PROBLEM TO SOLVE: From the mailing-list thread on GeoTools MongoDB filtering bugs, extract the passage starting with "I made a pull" and going on through "all function bugs.".

PROVIDED TEXT Block Start

Re: [Geotools-devel] geotools mongodb bugs in filtering

2022-07-15 Thread Hans Yperman
Dear Marco,

I made a pull request for this issue 
https://github.com/geotools/geotools/pull/3965 .

The code change is OK, but I made some mistakes while formatting the patch and 
ran out of time yesterday.  If not acceptable, I’ll retry somewhere in the near 
future.


  *   My test now runs on the real mongodb.
  *   ECQL fixed all function bugs.
  *   Fixing the bug surfaced 3 broken unit tests.  I checked them, the 
behaviour encoded in them seems incorrect to me, so I adapted these too.
  *   I did not fix the other minor troubles.




From: Marco Volpini 
Sent: dinsdag 12 juli 2022 11:16
To: Hans Yperman 
Cc: geotools-devel@lists.sourceforge.net
Subject: Re: [Geotools-devel] geotools mongodb bugs in filtering

Dear Hans,
Find listed below some replies to your questions:

  *   Tests: when running online tests geotools makes usage of a property file 
with connection params to a mongodb instance that should be present in your a 
directory ".geotools" in your user directory. If the directory with the 
.properties is not present then geotools will create it along with an example 
.properties file to fill with proper connection parameters in order to run the 
tests. I would avoid then the change you proposed and try to run the tests with 
the properties file correctly configured.

PROVIDED TEXT Block End
DATA FOR REVIEW Block Start

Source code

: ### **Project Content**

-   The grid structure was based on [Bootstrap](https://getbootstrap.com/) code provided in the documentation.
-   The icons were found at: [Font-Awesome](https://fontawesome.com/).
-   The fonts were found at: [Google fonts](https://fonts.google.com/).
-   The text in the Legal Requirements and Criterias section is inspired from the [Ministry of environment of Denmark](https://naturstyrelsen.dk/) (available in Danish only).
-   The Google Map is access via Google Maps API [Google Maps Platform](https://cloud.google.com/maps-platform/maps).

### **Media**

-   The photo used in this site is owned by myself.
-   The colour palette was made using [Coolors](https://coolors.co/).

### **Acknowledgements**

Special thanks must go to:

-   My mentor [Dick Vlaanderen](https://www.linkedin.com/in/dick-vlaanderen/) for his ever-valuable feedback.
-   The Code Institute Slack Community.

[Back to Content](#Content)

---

DATA FOR REVIEW Block End

SOLUTION TO THIS TASK:
I made a pull request for this issue 
https://github.com/geotools/geotools/pull/3965 .

The code change is OK, but I made some mistakes while formatting the patch and 
ran out of time yesterday.  If not acceptable, I’ll retry somewhere in the near 
future.


  *   My test now runs on the real mongodb.
  *   ECQL fixed all function bugs.